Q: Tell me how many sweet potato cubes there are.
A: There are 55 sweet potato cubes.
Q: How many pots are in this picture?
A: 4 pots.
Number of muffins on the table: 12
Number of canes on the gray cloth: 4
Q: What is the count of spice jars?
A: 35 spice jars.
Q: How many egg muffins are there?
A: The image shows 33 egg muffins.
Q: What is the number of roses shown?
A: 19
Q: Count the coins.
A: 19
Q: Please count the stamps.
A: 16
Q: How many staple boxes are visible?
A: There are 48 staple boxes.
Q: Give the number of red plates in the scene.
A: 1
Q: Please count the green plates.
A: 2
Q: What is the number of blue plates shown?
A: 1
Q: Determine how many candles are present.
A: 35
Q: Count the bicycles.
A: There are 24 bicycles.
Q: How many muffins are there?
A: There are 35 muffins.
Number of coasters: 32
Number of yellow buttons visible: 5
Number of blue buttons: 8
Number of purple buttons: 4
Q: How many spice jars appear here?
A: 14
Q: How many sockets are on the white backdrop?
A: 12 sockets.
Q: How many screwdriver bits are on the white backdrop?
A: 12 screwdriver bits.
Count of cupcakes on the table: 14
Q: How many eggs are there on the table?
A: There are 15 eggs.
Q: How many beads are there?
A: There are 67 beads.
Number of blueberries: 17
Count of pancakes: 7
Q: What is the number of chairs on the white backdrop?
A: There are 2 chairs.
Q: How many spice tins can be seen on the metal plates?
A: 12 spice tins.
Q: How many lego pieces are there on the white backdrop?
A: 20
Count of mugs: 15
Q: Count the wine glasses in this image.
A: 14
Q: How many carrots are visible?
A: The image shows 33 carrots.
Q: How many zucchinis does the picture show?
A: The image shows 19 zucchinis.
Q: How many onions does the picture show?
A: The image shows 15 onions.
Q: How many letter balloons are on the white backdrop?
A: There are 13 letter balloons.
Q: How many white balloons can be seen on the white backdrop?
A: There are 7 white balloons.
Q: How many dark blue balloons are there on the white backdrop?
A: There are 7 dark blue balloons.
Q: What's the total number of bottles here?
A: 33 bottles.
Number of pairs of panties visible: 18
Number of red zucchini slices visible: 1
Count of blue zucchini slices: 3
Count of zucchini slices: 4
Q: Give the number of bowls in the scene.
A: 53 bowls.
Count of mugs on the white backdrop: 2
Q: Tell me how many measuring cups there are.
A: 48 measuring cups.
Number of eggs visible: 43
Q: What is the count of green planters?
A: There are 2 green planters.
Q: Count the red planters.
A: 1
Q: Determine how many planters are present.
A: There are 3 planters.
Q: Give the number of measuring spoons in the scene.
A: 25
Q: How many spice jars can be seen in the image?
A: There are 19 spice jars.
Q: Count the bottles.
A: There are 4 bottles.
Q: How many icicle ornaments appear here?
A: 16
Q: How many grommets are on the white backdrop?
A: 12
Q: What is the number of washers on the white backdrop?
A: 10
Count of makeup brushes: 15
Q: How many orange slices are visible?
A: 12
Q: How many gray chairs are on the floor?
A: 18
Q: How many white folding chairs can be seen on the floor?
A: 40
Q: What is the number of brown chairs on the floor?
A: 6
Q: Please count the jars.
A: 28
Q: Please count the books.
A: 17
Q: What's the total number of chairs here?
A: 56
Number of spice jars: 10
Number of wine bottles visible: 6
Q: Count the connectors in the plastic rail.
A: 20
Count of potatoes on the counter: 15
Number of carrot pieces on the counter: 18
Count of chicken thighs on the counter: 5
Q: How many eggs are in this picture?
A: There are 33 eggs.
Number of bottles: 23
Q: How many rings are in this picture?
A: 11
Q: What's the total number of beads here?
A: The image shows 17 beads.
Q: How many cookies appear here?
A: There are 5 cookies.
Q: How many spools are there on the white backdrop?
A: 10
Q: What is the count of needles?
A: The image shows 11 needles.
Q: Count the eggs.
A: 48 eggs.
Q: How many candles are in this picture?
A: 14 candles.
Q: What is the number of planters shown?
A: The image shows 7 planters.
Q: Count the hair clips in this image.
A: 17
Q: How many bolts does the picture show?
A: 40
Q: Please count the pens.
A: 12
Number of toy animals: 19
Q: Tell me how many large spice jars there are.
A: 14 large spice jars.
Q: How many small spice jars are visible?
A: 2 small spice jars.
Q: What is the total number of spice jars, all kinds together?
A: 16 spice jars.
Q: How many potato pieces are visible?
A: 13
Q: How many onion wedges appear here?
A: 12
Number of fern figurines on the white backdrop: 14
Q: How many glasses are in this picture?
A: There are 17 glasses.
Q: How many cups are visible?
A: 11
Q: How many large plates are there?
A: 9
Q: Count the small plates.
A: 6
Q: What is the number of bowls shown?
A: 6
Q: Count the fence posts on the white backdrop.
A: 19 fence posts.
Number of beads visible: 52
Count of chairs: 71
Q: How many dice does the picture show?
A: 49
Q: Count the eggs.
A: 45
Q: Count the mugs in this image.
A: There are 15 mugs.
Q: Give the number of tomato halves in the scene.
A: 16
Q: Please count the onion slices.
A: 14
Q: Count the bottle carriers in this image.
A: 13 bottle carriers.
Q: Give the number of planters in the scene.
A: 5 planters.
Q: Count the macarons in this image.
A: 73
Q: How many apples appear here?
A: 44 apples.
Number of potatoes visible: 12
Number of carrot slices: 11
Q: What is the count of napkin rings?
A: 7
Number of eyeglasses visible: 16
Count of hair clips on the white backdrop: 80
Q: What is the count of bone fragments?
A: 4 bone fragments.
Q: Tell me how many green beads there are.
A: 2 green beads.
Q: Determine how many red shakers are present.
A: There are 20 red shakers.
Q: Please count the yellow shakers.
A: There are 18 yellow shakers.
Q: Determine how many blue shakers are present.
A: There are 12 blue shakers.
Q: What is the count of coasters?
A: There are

# Задание
Воспроизведите все приведённые выше записи слово в слово, ничего не меняя.

# Ответ на задание
Q: Tell me how many sweet potato cubes there are.
A: There are 55 sweet potato cubes.
Q: How many pots are in this picture?
A: 4 pots.
Number of muffins on the table: 12
Number of canes on the gray cloth: 4
Q: What is the count of spice jars?
A: 35 spice jars.
Q: How many egg muffins are there?
A: The image shows 33 egg muffins.
Q: What is the number of roses shown?
A: 19
Q: Count the coins.
A: 19
Q: Please count the stamps.
A: 16
Q: How many staple boxes are visible?
A: There are 48 staple boxes.
Q: Give the number of red plates in the scene.
A: 1
Q: Please count the green plates.
A: 2
Q: What is the number of blue plates shown?
A: 1
Q: Determine how many candles are present.
A: 35
Q: Count the bicycles.
A: There are 24 bicycles.
Q: How many muffins are there?
A: There are 35 muffins.
Number of coasters: 32
Number of yellow buttons visible: 5
Number of blue buttons: 8
Number of purple buttons: 4
Q: How many spice jars appear here?
A: 14
Q: How many sockets are on the white backdrop?
A: 12 sockets.
Q: How many screwdriver bits are on the white backdrop?
A: 12 screwdriver bits.
Count of cupcakes on the table: 14
Q: How many eggs are there on the table?
A: There are 15 eggs.
Q: How many beads are there?
A: There are 67 beads.
Number of blueberries: 17
Count of pancakes: 7
Q: What is the number of chairs on the white backdrop?
A: There are 2 chairs.
Q: How many spice tins can be seen on the metal plates?
A: 12 spice tins.
Q: How many lego pieces are there on the white backdrop?
A: 20
Count of mugs: 15
Q: Count the wine glasses in this image.
A: 14
Q: How many carrots are visible?
A: The image shows 33 carrots.
Q: How many zucchinis does the picture show?
A: The image shows 19 zucchinis.
Q: How many onions does the picture show?
A: The image shows 15 onions.
Q: How many letter balloons are on the white backdrop?
A: There are 13 letter balloons.
Q: How many white balloons can be seen on the white backdrop?
A: There are 7 white balloons.
Q: How many dark blue balloons are there on the white backdrop?
A: There are 7 dark blue balloons.
Q: What's the total number of bottles here?
A: 33 bottles.
Number of pairs of panties visible: 18
Number of red zucchini slices visible: 1
Count of blue zucchini slices: 3
Count of zucchini slices: 4
Q: Give the number of bowls in the scene.
A: 53 bowls.
Count of mugs on the white backdrop: 2
Q: Tell me how many measuring cups there are.
A: 48 measuring cups.
Number of eggs visible: 43
Q: What is the count of green planters?
A: There are 2 green planters.
Q: Count the red planters.
A: 1
Q: Determine how many planters are present.
A: There are 3 planters.
Q: Give the number of measuring spoons in the scene.
A: 25
Q: How many spice jars can be seen in the image?
A: There are 19 spice jars.
Q: Count the bottles.
A: There are 4 bottles.
Q: How many icicle ornaments appear here?
A: 16
Q: How many grommets are on the white backdrop?
A: 12
Q: What is the number of washers on the white backdrop?
A: 10
Count of makeup brushes: 15
Q: How many orange slices are visible?
A: 12
Q: How many gray chairs are on the floor?
A: 18
Q: How many white folding chairs can be seen on the floor?
A: 40
Q: What is the number of brown chairs on the floor?
A: 6
Q: Please count the jars.
A: 28
Q: Please count the books.
A: 17
Q: What's the total number of chairs here?
A: 56
Number of spice jars: 10
Number of wine bottles visible: 6
Q: Count the connectors in the plastic rail.
A: 20
Count of potatoes on the counter: 15
Number of carrot pieces on the counter: 18
Count of chicken thighs on the counter: 5
Q: How many eggs are in this picture?
A: There are 33 eggs.
Number of bottles: 23
Q: How many rings are in this picture?
A: 11
Q: What's the total number of beads here?
A: The image shows 17 beads.
Q: How many cookies appear here?
A: There are 5 cookies.
Q: How many spools are there on the white backdrop?
A: 10
Q: What is the count of needles?
A: The image shows 11 needles.
Q: Count the eggs.
A: 48 eggs.
Q: How many candles are in this picture?
A: 14 candles.
Q: What is the number of planters shown?
A: The image shows 7 planters.
Q: Count the hair clips in this image.
A: 17
Q: How many bolts does the picture show?
A: 40
Q: Please count the pens.
A: 12
Number of toy animals: 19
Q: Tell me how many large spice jars there are.
A: 14 large spice jars.
Q: How many small spice jars are visible?
A: 2 small spice jars.
Q: What is the total number of spice jars, all kinds together?
A: 16 spice jars.
Q: How many potato pieces are visible?
A: 13
Q: How many onion wedges appear here?
A: 12
Number of fern figurines on the white backdrop: 14
Q: How many glasses are in this picture?
A: There are 17 glasses.
Q: How many cups are visible?
A: 11
Q: How many large plates are there?
A: 9
Q: Count the small plates.
A: 6
Q: What is the number of bowls shown?
A: 6
Q: Count the fence posts on the white backdrop.
A: 19 fence posts.
Number of beads visible: 52
Count of chairs: 71
Q: How many dice does the picture show?
A: 49
Q: Count the eggs.
A: 45
Q: Count the mugs in this image.
A: There are 15 mugs.
Q: Give the number of tomato halves in the scene.
A: 16
Q: Please count the onion slices.
A: 14
Q: Count the bottle carriers in this image.
A: 13 bottle carriers.
Q: Give the number of planters in the scene.
A: 5 planters.
Q: Count the macarons in this image.
A: 73
Q: How many apples appear here?
A: 44 apples.
Number of potatoes visible: 12
Number of carrot slices: 11
Q: What is the count of napkin rings?
A: 7
Number of eyeglasses visible: 16
Count of hair clips on the white backdrop: 80
Q: What is the count of bone fragments?
A: 4 bone fragments.
Q: Tell me how many green beads there are.
A: 2 green beads.
Q: Determine how many red shakers are present.
A: There are 20 red shakers.
Q: Please count the yellow shakers.
A: There are 18 yellow shakers.
Q: Determine how many blue shakers are present.
A: There are 12 blue shakers.
Q: What is the count of coasters?
A: There are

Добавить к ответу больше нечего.